Your task is to retype the lines from the opening of the material through the line that includes "left hip: (83, 316)". Do not copy the pictures.

+---+

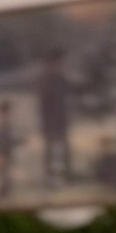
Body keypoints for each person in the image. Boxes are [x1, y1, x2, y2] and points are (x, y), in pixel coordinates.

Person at [38, 49, 72, 184]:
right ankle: (49, 175)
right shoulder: (46, 81)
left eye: (61, 63)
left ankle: (67, 174)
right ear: (52, 64)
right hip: (50, 121)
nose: (61, 66)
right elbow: (43, 105)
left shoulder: (63, 80)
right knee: (50, 150)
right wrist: (45, 122)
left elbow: (69, 95)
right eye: (58, 63)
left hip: (62, 120)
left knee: (65, 149)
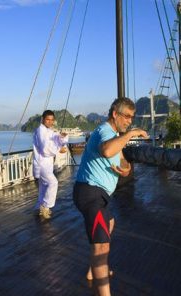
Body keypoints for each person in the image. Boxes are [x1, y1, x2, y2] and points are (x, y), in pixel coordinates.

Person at [73, 98, 148, 296]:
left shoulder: (115, 136)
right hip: (90, 192)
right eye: (127, 117)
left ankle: (93, 269)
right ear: (115, 114)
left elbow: (122, 160)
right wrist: (132, 134)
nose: (129, 121)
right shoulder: (104, 131)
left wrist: (125, 170)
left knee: (110, 222)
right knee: (102, 246)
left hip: (100, 195)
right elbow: (106, 150)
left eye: (132, 118)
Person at [33, 110, 68, 219]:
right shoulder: (40, 131)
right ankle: (46, 207)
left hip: (47, 164)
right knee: (53, 183)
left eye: (52, 120)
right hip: (42, 164)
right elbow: (44, 148)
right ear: (43, 119)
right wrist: (58, 149)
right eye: (48, 119)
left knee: (44, 186)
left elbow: (56, 138)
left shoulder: (49, 131)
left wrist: (62, 137)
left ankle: (40, 206)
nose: (50, 122)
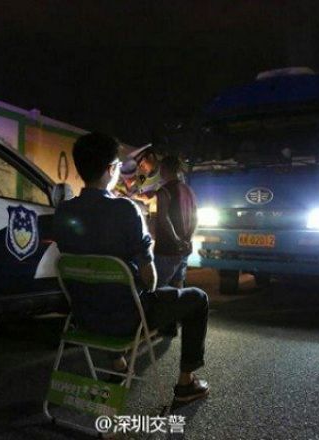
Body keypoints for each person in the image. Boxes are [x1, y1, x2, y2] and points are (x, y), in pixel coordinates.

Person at [53, 133, 210, 403]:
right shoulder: (125, 210)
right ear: (110, 169)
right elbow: (150, 280)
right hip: (127, 319)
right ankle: (186, 383)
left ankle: (119, 365)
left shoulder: (64, 212)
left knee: (105, 292)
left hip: (83, 316)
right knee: (197, 298)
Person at [154, 155, 197, 288]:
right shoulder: (189, 190)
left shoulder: (164, 191)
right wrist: (188, 240)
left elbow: (163, 218)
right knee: (178, 285)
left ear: (163, 169)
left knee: (160, 286)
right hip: (184, 248)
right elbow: (195, 218)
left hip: (167, 248)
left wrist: (176, 240)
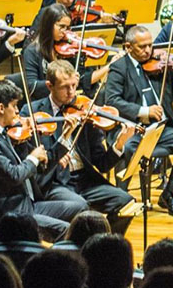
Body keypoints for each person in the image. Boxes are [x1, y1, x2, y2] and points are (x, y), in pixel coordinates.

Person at [104, 23, 173, 218]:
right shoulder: (119, 68)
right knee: (130, 148)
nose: (148, 50)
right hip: (134, 128)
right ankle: (122, 198)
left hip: (162, 129)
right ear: (128, 47)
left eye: (150, 45)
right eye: (142, 46)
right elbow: (112, 101)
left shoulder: (161, 65)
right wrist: (144, 111)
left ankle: (169, 193)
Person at [31, 59, 137, 235]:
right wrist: (63, 138)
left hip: (85, 180)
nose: (71, 92)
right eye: (65, 87)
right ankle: (85, 250)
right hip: (56, 183)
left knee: (126, 201)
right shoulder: (36, 114)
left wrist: (119, 144)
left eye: (74, 85)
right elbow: (41, 163)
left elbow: (102, 164)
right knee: (83, 210)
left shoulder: (85, 110)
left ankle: (106, 245)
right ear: (50, 86)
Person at [0, 78, 84, 241]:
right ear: (1, 108)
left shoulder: (9, 132)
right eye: (14, 106)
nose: (18, 111)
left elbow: (40, 167)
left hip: (29, 203)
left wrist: (63, 136)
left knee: (81, 208)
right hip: (12, 212)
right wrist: (33, 157)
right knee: (65, 231)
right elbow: (14, 175)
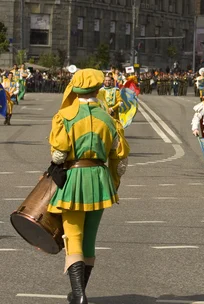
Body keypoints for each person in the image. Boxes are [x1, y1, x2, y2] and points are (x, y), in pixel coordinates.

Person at [46, 68, 129, 304]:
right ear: (98, 89)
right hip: (100, 179)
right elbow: (120, 158)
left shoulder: (65, 116)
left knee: (73, 237)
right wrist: (113, 180)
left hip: (75, 177)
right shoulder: (109, 119)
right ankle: (79, 292)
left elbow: (59, 156)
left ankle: (79, 295)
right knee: (89, 239)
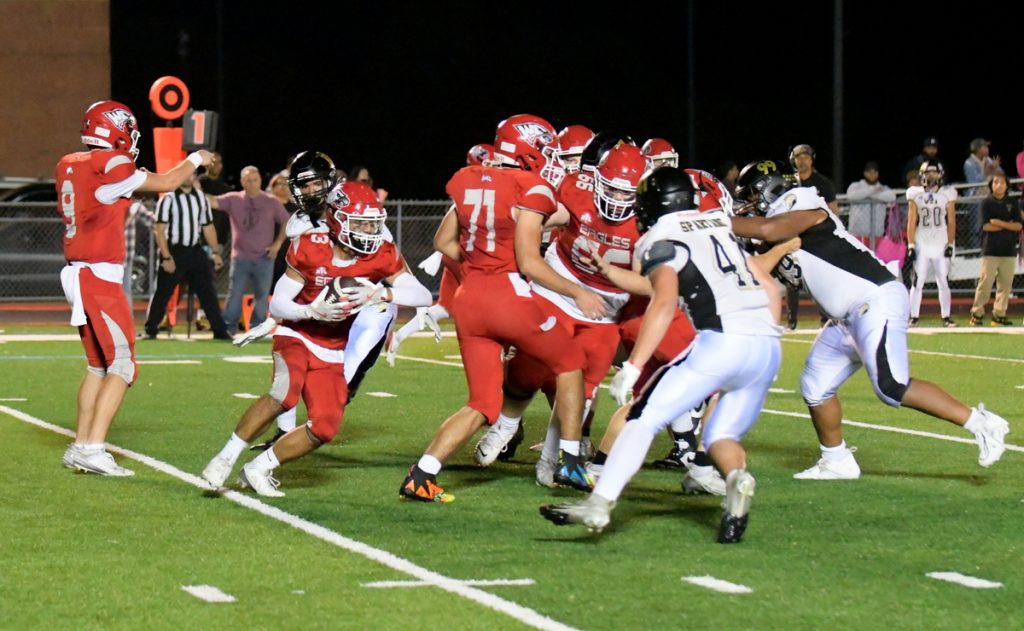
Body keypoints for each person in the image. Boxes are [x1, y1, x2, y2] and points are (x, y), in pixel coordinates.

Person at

+---+

> **YOUR SOLUTION**:
Body keypoints for each person in the image. Boxes are [x1, y1, x2, y2] and points are (x, y), in pixel coordinates.

Person at [38, 49, 72, 184]:
right ankle: (49, 175)
right shoulder: (46, 81)
left eye: (61, 63)
left ankle: (67, 174)
right ear: (52, 64)
right hip: (50, 121)
nose: (61, 66)
right elbow: (43, 105)
left shoulder: (63, 80)
right knee: (50, 150)
right wrist: (45, 122)
left elbow: (69, 95)
right eye: (58, 63)
left hip: (62, 120)
left knee: (65, 149)
Body keypoints for each person in the image. Boxes are [x1, y1, x2, y2] and points are (x, y), in pixel coordinates.

Person at [73, 98, 148, 296]:
left shoulder: (115, 136)
right hip: (90, 192)
right eye: (127, 117)
left ankle: (93, 269)
right ear: (115, 114)
left elbow: (122, 160)
right wrist: (132, 134)
nose: (129, 121)
right shoulder: (104, 131)
left wrist: (125, 170)
left knee: (110, 222)
right knee: (102, 246)
left hip: (100, 195)
right elbow: (106, 150)
left eye: (132, 118)
Person at [33, 110, 68, 219]:
right shoulder: (40, 131)
right ankle: (46, 207)
left hip: (47, 164)
right knee: (53, 183)
left eye: (52, 120)
right hip: (42, 164)
right elbow: (44, 148)
right ear: (43, 119)
right wrist: (58, 149)
right eye: (48, 119)
left knee: (44, 186)
left elbow: (56, 138)
left shoulder: (49, 131)
left wrist: (62, 137)
left ankle: (40, 206)
nose: (50, 122)
Body keypoints for each person in the image. Boxes are [x1, y1, x2, y2] and points are (x, y), in pixel coordinates.

Person at [53, 133, 210, 403]:
right shoulder: (125, 210)
right ear: (110, 169)
right elbow: (150, 280)
right hip: (127, 319)
right ankle: (186, 383)
left ankle: (119, 365)
left shoulder: (64, 212)
left knee: (105, 292)
left hip: (83, 316)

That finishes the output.